Copy verbatim the part of the data that begins with the line containing "Look at this image. INPUT: image." and runs through the end of the data, including both ends.

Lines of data
____
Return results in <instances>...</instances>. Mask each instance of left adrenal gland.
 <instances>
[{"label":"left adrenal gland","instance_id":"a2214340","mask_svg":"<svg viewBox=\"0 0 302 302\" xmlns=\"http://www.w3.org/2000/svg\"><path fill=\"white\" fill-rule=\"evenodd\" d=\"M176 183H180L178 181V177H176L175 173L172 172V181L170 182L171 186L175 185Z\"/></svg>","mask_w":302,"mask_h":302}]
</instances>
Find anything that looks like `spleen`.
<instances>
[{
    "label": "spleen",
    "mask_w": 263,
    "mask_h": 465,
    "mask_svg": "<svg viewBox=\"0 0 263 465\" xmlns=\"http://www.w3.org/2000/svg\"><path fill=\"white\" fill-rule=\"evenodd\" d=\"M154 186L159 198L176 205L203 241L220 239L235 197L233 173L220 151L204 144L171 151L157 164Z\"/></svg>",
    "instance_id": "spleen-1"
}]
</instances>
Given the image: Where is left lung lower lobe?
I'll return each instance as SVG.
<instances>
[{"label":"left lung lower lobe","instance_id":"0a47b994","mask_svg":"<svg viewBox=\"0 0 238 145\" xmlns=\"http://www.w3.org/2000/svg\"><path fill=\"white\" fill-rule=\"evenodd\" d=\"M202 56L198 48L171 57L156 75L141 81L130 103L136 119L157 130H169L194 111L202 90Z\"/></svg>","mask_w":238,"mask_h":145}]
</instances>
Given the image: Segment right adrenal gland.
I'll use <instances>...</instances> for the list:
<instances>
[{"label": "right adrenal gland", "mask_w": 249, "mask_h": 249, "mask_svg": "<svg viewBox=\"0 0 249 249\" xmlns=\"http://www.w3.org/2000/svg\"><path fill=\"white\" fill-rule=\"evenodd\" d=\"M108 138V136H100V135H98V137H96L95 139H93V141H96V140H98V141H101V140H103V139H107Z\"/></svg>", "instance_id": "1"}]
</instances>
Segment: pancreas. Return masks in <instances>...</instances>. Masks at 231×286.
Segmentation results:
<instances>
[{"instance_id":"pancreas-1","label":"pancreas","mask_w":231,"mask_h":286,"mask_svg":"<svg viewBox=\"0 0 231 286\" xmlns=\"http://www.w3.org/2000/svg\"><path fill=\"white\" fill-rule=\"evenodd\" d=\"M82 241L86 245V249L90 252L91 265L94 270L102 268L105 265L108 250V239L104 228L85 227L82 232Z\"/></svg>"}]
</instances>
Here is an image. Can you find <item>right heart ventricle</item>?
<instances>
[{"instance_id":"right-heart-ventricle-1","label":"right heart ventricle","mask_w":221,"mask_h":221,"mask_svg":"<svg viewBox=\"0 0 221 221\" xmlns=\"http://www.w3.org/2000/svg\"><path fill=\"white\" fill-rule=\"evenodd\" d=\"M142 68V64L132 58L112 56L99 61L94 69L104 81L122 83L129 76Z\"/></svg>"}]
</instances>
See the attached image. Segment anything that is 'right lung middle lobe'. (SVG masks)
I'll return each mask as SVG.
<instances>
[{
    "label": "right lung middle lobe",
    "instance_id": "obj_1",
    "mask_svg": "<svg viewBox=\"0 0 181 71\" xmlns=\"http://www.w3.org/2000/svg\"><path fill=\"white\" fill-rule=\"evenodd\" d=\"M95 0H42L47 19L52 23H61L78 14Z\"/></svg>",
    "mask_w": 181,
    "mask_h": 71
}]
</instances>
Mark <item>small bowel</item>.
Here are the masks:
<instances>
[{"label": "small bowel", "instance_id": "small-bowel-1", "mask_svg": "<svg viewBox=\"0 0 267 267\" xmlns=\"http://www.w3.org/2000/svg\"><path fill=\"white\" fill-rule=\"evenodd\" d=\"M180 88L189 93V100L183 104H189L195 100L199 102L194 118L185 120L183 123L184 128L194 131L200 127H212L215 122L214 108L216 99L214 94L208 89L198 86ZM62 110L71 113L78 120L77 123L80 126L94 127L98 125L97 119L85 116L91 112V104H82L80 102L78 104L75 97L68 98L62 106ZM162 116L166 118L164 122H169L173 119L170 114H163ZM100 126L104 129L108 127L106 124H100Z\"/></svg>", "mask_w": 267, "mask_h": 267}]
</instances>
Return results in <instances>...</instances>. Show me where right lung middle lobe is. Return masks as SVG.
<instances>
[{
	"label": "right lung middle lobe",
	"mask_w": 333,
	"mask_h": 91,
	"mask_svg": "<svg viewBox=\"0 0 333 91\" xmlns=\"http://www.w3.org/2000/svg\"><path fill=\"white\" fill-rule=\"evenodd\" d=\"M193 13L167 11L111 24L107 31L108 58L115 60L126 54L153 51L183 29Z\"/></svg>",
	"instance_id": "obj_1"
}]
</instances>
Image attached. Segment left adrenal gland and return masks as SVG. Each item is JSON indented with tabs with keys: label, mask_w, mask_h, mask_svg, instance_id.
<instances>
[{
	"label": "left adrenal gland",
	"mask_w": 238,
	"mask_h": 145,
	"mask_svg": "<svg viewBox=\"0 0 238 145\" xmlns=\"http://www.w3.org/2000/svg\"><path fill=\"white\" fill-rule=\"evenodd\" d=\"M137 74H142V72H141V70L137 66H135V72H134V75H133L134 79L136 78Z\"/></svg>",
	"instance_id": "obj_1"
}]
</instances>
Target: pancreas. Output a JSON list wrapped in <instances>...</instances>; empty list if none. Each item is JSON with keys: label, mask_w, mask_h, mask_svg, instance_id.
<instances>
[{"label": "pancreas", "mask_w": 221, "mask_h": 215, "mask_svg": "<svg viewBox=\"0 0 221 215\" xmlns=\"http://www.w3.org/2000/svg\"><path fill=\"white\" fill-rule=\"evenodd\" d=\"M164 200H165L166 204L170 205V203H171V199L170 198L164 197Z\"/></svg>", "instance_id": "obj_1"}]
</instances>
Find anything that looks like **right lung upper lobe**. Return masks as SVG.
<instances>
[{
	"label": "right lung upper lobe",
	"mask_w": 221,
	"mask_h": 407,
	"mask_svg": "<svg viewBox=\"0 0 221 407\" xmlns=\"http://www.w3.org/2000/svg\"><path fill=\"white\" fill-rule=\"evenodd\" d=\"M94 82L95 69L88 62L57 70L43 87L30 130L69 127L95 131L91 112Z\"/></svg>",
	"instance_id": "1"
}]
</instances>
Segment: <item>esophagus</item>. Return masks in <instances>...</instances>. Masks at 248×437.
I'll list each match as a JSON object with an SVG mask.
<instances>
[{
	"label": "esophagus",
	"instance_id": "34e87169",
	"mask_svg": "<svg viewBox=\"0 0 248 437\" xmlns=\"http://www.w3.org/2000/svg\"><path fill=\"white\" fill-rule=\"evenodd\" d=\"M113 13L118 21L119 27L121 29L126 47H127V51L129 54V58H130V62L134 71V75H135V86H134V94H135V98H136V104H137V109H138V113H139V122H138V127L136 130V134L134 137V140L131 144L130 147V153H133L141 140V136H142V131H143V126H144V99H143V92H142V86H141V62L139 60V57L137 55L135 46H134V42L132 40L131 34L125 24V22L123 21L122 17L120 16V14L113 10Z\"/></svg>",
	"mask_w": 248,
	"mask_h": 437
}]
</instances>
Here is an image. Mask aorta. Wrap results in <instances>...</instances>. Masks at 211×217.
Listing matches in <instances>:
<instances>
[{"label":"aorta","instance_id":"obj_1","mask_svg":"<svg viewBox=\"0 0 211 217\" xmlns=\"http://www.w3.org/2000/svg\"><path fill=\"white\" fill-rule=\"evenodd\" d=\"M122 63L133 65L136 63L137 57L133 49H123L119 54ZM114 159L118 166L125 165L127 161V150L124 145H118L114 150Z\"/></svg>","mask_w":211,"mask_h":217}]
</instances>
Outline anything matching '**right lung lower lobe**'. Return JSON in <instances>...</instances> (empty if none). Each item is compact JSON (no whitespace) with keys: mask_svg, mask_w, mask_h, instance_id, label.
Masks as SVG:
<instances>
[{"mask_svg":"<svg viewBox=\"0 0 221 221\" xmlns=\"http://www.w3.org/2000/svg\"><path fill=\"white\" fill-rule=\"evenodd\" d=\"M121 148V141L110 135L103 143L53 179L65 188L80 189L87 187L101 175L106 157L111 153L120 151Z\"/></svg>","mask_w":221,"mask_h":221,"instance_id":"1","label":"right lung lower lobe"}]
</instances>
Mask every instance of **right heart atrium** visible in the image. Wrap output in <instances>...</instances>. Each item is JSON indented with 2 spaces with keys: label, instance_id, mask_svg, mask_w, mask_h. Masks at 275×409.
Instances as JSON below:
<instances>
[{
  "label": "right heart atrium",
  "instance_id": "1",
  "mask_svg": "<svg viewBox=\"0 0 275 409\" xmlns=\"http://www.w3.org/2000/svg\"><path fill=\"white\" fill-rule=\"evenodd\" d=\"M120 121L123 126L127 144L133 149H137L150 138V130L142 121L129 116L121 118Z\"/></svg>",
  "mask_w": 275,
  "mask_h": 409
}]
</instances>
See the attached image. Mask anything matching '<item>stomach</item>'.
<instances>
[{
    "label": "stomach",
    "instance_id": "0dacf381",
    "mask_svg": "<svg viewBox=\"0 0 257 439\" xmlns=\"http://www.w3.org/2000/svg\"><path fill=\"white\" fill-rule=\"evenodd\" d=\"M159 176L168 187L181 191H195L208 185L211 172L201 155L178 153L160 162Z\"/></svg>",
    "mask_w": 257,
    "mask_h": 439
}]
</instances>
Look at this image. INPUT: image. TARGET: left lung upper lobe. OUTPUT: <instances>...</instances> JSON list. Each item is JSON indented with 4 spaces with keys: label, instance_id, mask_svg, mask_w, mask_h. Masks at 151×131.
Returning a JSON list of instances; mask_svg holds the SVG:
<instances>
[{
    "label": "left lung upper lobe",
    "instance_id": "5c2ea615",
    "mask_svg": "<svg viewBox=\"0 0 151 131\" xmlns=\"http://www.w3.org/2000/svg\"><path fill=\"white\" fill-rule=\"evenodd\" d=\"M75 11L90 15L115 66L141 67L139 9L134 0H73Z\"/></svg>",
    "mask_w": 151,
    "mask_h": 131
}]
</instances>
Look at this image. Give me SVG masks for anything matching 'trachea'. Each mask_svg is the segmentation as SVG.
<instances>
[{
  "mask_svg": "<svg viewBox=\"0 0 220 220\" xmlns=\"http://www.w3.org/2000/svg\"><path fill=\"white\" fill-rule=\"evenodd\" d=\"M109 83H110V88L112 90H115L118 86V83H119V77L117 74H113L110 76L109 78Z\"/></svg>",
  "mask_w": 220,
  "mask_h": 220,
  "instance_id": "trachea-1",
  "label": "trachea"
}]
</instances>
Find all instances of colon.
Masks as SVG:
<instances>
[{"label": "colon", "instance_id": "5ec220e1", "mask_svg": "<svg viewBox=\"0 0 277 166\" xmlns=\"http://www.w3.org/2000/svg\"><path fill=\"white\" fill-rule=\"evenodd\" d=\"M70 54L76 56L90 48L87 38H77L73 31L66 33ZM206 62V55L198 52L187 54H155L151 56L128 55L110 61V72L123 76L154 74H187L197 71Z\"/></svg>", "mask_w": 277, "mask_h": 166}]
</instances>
____
**Expected output**
Look at this image. INPUT: image. TARGET: left lung upper lobe. OUTPUT: <instances>...</instances> JSON list. Each item is JSON indented with 4 spaces with keys: label, instance_id, mask_svg, mask_w, mask_h. Masks at 151×131.
Returning a JSON list of instances; mask_svg holds the SVG:
<instances>
[{
    "label": "left lung upper lobe",
    "instance_id": "5c2ea615",
    "mask_svg": "<svg viewBox=\"0 0 151 131\" xmlns=\"http://www.w3.org/2000/svg\"><path fill=\"white\" fill-rule=\"evenodd\" d=\"M75 11L90 15L115 66L141 67L139 9L134 0H73Z\"/></svg>",
    "mask_w": 151,
    "mask_h": 131
}]
</instances>
Look at this image. Give me SVG masks for anything matching 'trachea'. Each mask_svg is the segmentation as SVG.
<instances>
[{
  "mask_svg": "<svg viewBox=\"0 0 220 220\" xmlns=\"http://www.w3.org/2000/svg\"><path fill=\"white\" fill-rule=\"evenodd\" d=\"M109 83H110V88L112 90H115L118 86V83H119V77L117 74H113L110 76L109 78Z\"/></svg>",
  "mask_w": 220,
  "mask_h": 220,
  "instance_id": "trachea-1",
  "label": "trachea"
}]
</instances>
Find all instances of colon.
Masks as SVG:
<instances>
[{"label": "colon", "instance_id": "5ec220e1", "mask_svg": "<svg viewBox=\"0 0 277 166\" xmlns=\"http://www.w3.org/2000/svg\"><path fill=\"white\" fill-rule=\"evenodd\" d=\"M70 54L76 56L90 48L87 38H77L73 31L66 33ZM206 62V55L198 52L187 54H155L151 56L128 55L110 61V72L123 76L154 74H187L197 71Z\"/></svg>", "mask_w": 277, "mask_h": 166}]
</instances>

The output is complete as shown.